Easy to Build and Tune
These horizontally phased arrays are a lot easier to build and tune up than a YAGI type antenna. The tuning is done with a yardstick and the surroundings can affect the yagi type antenna more than the phased arrays. The ease of construction and tuning plus the greater bandwidth make the simple phased arrays ideal for those who are looking for an antenna with some gain. Again, careful choices of materials and weatherproofing all connections will result in an antenna that should give good results for a long time.
Formulas to be used
496/F = Reflector length
444.6/F = Driven Element
468/F * .11 = Element Spacing
Shortened ZL Special
The shortened ZL Special came into being when Rolf Shick DL3AO, wanted a beam, but due to the construction of his roof, could not put up a conventional YAGI-type parasitic beam. After seeing the ZL special of DL1CX, he knew he had found what he had been looking for. After some eXperimenting, Rolf found out the elements could be shortened to 3/8 wavelength instead of being 1/2 wavelength with no apparent loss in gain. His antenna weight was only two pounds and could be turned by any currently available TV rotor, of which there were none at that time. He made his antenna out of several pieces of 3/4″ X 1 ” wood and bamboo rods, with 300 ohm twin lead taped to them.

Construction
Modern construction could follow the same route, with fiberglass fishing blanks instead of bamboo poles for the elements that hold up the twinlead.
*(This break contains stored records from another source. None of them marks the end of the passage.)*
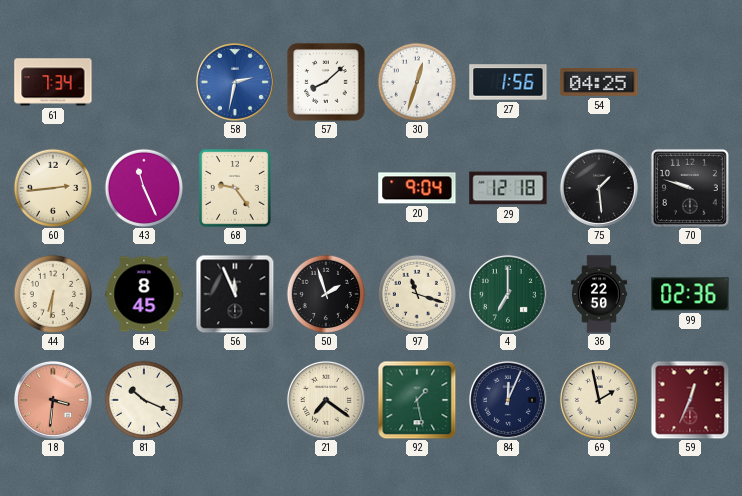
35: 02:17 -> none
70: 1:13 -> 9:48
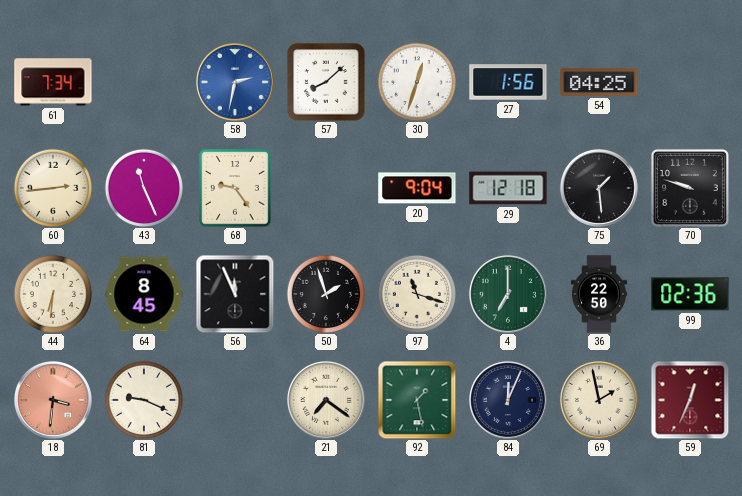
81: 10:19 -> 9:19
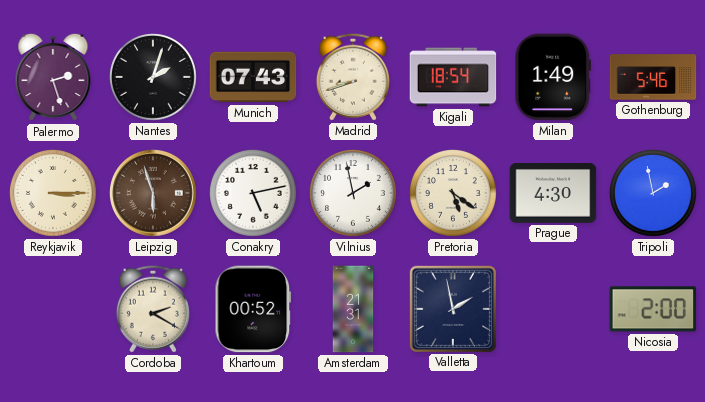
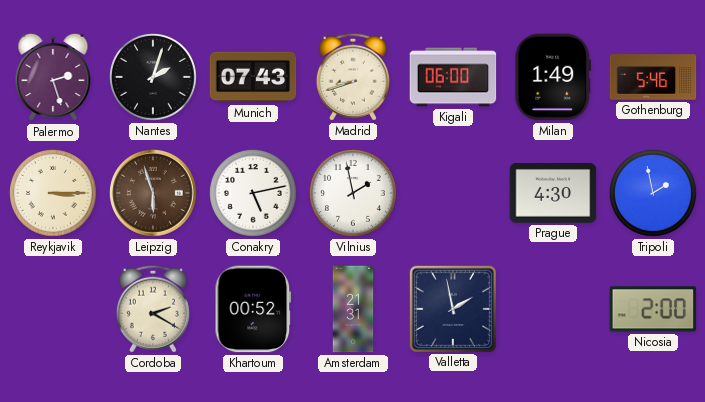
Kigali: 18:54 -> 06:00
Pretoria: 5:21 -> none
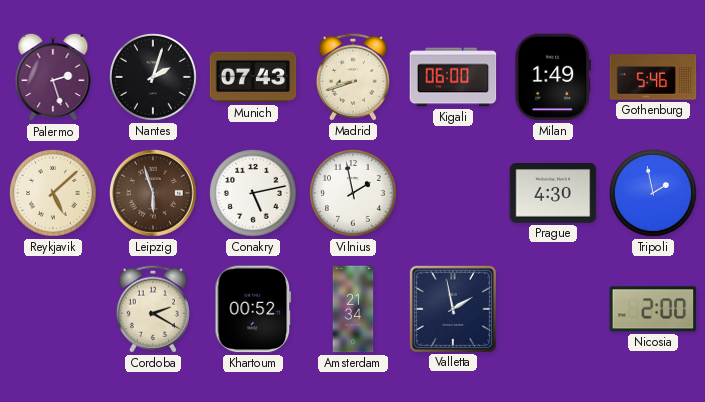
Reykjavik: 3:15 -> 5:08
Amsterdam: 21:31 -> 21:34
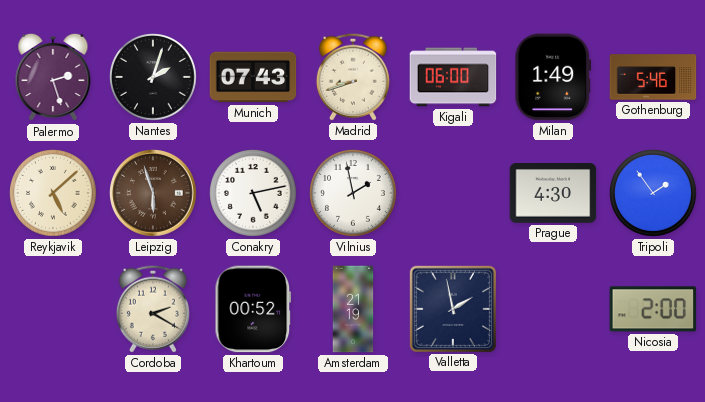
Tripoli: 1:58 -> 1:54
Amsterdam: 21:34 -> 21:19
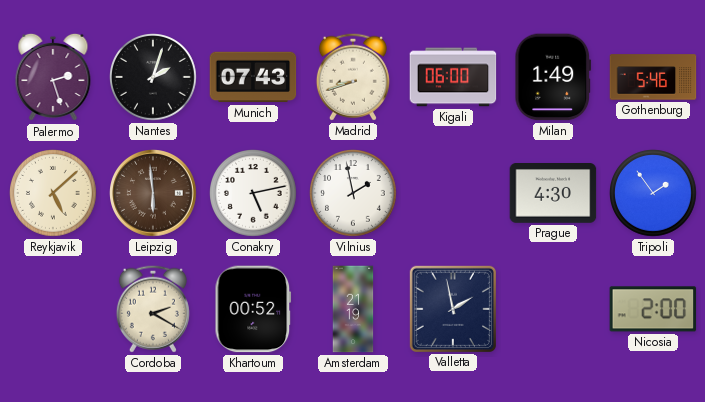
Leipzig: 5:57 -> 5:59
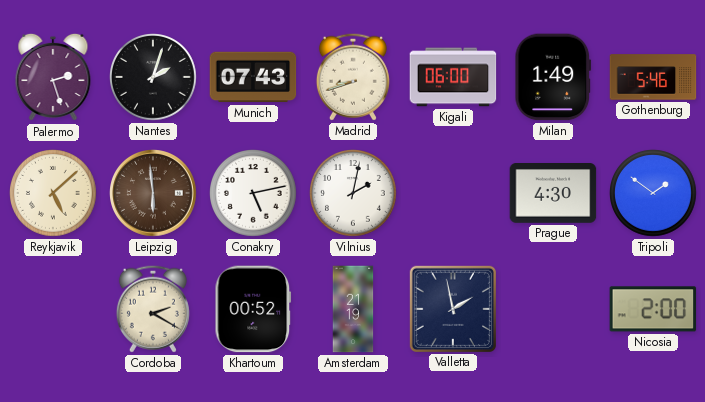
Vilnius: 1:58 -> 2:02
Tripoli: 1:54 -> 1:51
Either construction method would be fine, just remember to weatherproof any wood or other such supporting structures. The twinlead needs to be spaced from the supporting poles if they are wood or bamboo to keep losses from occurring when the elements are rained on or covered with ice or snow. It might be possible to put the elements either inside stiff PVC tubing, or on the outside of the PVC.

If fiberglass rods are used, the twin lead could be either taped or epoxied to the fiberglass rods. In the original article which was published in the July 1959 issue of CQ, Rolf stated that in a test against a three-element beam, the shortened ZL Special was on a par with the three element in 90% of the QSOs. The three element had a better front-to-back ratio, but since the reflector of the ZL Special was only 6% longer than the radiator, Rolf thought that an improvement in the F/B ratio might be had by making the reflector 10 to 12% longer than the radiator. He was unable to continue any experiments due to weather. That is a place too for someone to start experimenting.

Another Beam
Another simple beam came about by accident The wind had destroyed a quad and the owner took the driven element and fastened it to the mast so that, instead of being vertical, the driven element was horizontal. It was bi-directional and had some gain, about 2-dB. The direction of the major lobe was in line with the feedpoint and the side opposite the feedpoint.

Rotary Dipole
The last simple antenna we will discuss is the rotary dipole. This is exactly what it sounds like, a rotating dipole. It is the simplest of all the antennas, and it can be effective when it is used in conjunction with skillful operating techniques. The dipole also has nowhere near the gain that the other antennas have. It is the simplest to construct. It is no more than a dipole mounted on a simple frame clamped to a rotor mast. A balun should be used to take care of the transition from the coax to the antenna. And, that is about all that there is to it.

There are Others
There are other types of simple beams to be found swinging from the masts of hams all over the world, some well known, some not so well known. These examples are the ones that have been around for years. The W8JK array is extremely wide-band, and with an antenna matching unit when made for 20 meters, it will cover everything to 10 meters. The others are mono-band but as light and simple as they are to construct, several mono-band antennas could be stacked on one mast for flexibility.